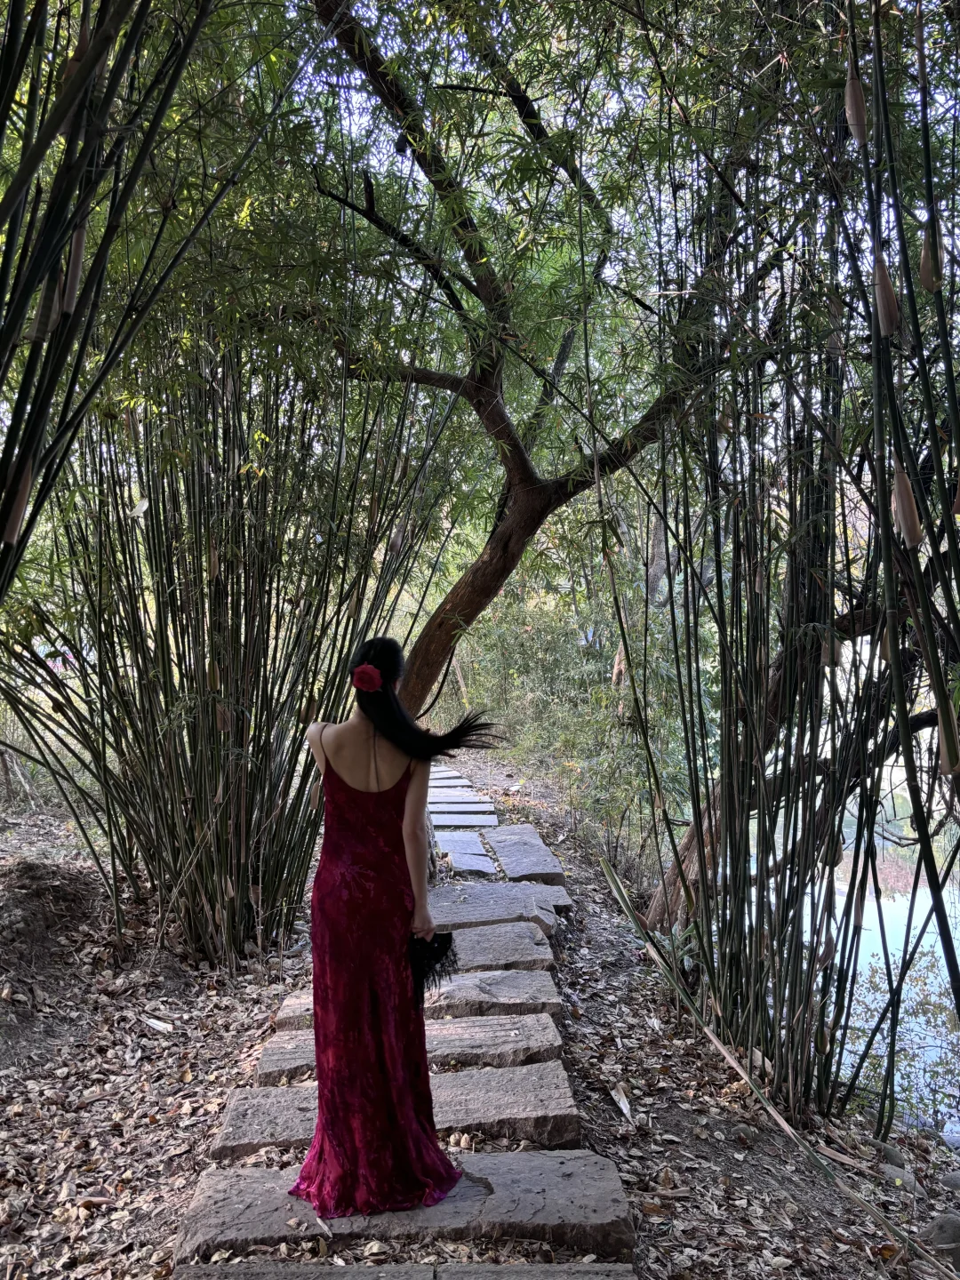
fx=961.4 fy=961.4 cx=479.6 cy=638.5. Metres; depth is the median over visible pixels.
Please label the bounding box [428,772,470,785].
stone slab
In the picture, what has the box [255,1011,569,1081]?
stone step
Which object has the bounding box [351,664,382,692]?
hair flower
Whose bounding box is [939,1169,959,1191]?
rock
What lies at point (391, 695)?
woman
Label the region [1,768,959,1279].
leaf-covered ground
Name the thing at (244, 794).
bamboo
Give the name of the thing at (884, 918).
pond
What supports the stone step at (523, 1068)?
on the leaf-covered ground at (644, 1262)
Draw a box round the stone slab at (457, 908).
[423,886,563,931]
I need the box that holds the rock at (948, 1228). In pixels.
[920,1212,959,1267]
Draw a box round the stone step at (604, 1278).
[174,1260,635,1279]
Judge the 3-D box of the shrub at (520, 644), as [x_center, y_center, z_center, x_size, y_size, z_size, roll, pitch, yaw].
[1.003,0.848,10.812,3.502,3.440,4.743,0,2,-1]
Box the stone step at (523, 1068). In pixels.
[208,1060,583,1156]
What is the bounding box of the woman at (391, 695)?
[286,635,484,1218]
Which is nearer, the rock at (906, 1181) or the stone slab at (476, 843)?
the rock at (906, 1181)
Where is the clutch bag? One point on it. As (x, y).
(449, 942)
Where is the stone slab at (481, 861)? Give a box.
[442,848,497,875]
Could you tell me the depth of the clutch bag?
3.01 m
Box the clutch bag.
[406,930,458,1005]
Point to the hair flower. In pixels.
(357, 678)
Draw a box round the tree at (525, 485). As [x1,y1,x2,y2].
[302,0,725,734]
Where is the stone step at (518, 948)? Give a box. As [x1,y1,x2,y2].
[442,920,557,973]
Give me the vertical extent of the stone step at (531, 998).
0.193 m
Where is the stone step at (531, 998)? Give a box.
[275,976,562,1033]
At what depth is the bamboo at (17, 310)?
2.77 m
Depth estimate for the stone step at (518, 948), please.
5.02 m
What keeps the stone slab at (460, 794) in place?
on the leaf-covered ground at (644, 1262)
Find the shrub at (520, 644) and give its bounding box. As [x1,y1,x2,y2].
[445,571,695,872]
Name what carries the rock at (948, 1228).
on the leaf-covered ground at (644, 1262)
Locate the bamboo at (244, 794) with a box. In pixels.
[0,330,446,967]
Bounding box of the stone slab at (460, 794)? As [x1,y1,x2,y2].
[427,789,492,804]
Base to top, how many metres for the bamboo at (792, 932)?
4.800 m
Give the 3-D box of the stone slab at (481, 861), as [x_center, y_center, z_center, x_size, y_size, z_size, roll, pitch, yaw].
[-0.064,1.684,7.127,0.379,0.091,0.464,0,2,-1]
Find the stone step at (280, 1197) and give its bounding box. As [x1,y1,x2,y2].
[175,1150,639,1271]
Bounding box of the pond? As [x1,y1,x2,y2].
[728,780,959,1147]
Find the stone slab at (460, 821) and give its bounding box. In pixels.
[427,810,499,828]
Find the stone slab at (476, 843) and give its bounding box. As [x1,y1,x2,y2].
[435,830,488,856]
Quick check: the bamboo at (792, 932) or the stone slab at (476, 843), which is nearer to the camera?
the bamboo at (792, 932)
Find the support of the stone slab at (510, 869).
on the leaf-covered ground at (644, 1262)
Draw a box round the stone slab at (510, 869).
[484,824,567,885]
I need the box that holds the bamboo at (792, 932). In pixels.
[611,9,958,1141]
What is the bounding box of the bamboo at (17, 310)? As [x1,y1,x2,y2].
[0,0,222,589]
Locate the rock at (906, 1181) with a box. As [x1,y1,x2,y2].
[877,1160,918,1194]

Required action – Pictures in the records above are to be left out of an otherwise exact copy.

Solution to the exercise –
fx=961.4 fy=961.4 cx=479.6 cy=638.5. Metres; depth is the median over visible pixels.
Please label the bounding box [428,772,470,785].
stone slab
In the picture, what has the box [255,1011,569,1081]?
stone step
Which object has the bounding box [351,664,382,692]?
hair flower
Whose bounding box is [939,1169,959,1191]?
rock
What lies at point (391, 695)?
woman
Label the region [1,768,959,1279].
leaf-covered ground
Name the thing at (244, 794).
bamboo
Give the name of the thing at (884, 918).
pond
What supports the stone step at (523, 1068)?
on the leaf-covered ground at (644, 1262)
Draw a box round the stone slab at (457, 908).
[423,886,563,931]
I need the box that holds the rock at (948, 1228). In pixels.
[920,1212,959,1267]
Draw a box round the stone step at (604, 1278).
[174,1260,635,1279]
Judge the 3-D box of the shrub at (520, 644), as [x_center, y_center, z_center, x_size, y_size, z_size, roll, pitch, yaw].
[1.003,0.848,10.812,3.502,3.440,4.743,0,2,-1]
Box the stone step at (523, 1068). In pixels.
[208,1060,583,1156]
What is the bounding box of the woman at (391, 695)?
[286,635,484,1218]
Which is nearer, the rock at (906, 1181) or the stone slab at (476, 843)?
the rock at (906, 1181)
Where is the clutch bag? One point on it. As (x, y).
(449, 942)
Where is the stone slab at (481, 861)? Give a box.
[442,848,497,875]
Could you tell me the depth of the clutch bag?
3.01 m
Box the clutch bag.
[406,930,458,1005]
Point to the hair flower. In pixels.
(357, 678)
Draw a box round the tree at (525, 485). As [x1,y1,x2,y2].
[302,0,725,734]
Where is the stone step at (518, 948)? Give a box. As [x1,y1,x2,y2].
[442,920,557,973]
Give me the vertical extent of the stone step at (531, 998).
0.193 m
Where is the stone step at (531, 998)? Give a box.
[275,976,562,1033]
At what depth is the bamboo at (17, 310)?
2.77 m
Depth estimate for the stone step at (518, 948), please.
5.02 m
What keeps the stone slab at (460, 794) in place?
on the leaf-covered ground at (644, 1262)
Find the shrub at (520, 644) and give its bounding box. As [x1,y1,x2,y2].
[445,571,695,872]
Name what carries the rock at (948, 1228).
on the leaf-covered ground at (644, 1262)
Locate the bamboo at (244, 794) with a box. In pixels.
[0,330,446,967]
Bounding box of the stone slab at (460, 794)? As [x1,y1,x2,y2].
[427,789,492,804]
Base to top, how many metres for the bamboo at (792, 932)?
4.800 m
Give the 3-D box of the stone slab at (481, 861), as [x_center, y_center, z_center, x_size, y_size, z_size, roll, pitch, yaw].
[-0.064,1.684,7.127,0.379,0.091,0.464,0,2,-1]
Find the stone step at (280, 1197) and give its bounding box. As [x1,y1,x2,y2].
[175,1150,639,1271]
Bounding box of the pond? As [x1,y1,x2,y2].
[728,780,959,1147]
Find the stone slab at (460, 821) and give its bounding box. In pixels.
[427,810,499,828]
Find the stone slab at (476, 843) and give its bounding box. As [x1,y1,x2,y2].
[435,830,488,856]
Quick check: the bamboo at (792, 932) or the stone slab at (476, 843), which is nearer to the camera?
the bamboo at (792, 932)
Find the support of the stone slab at (510, 869).
on the leaf-covered ground at (644, 1262)
Draw a box round the stone slab at (510, 869).
[484,824,567,885]
I need the box that holds the bamboo at (792, 932). In pixels.
[611,9,958,1141]
What is the bounding box of the bamboo at (17, 310)? As [x1,y1,x2,y2].
[0,0,222,589]
Locate the rock at (906, 1181) with a box. As [x1,y1,x2,y2].
[877,1160,918,1194]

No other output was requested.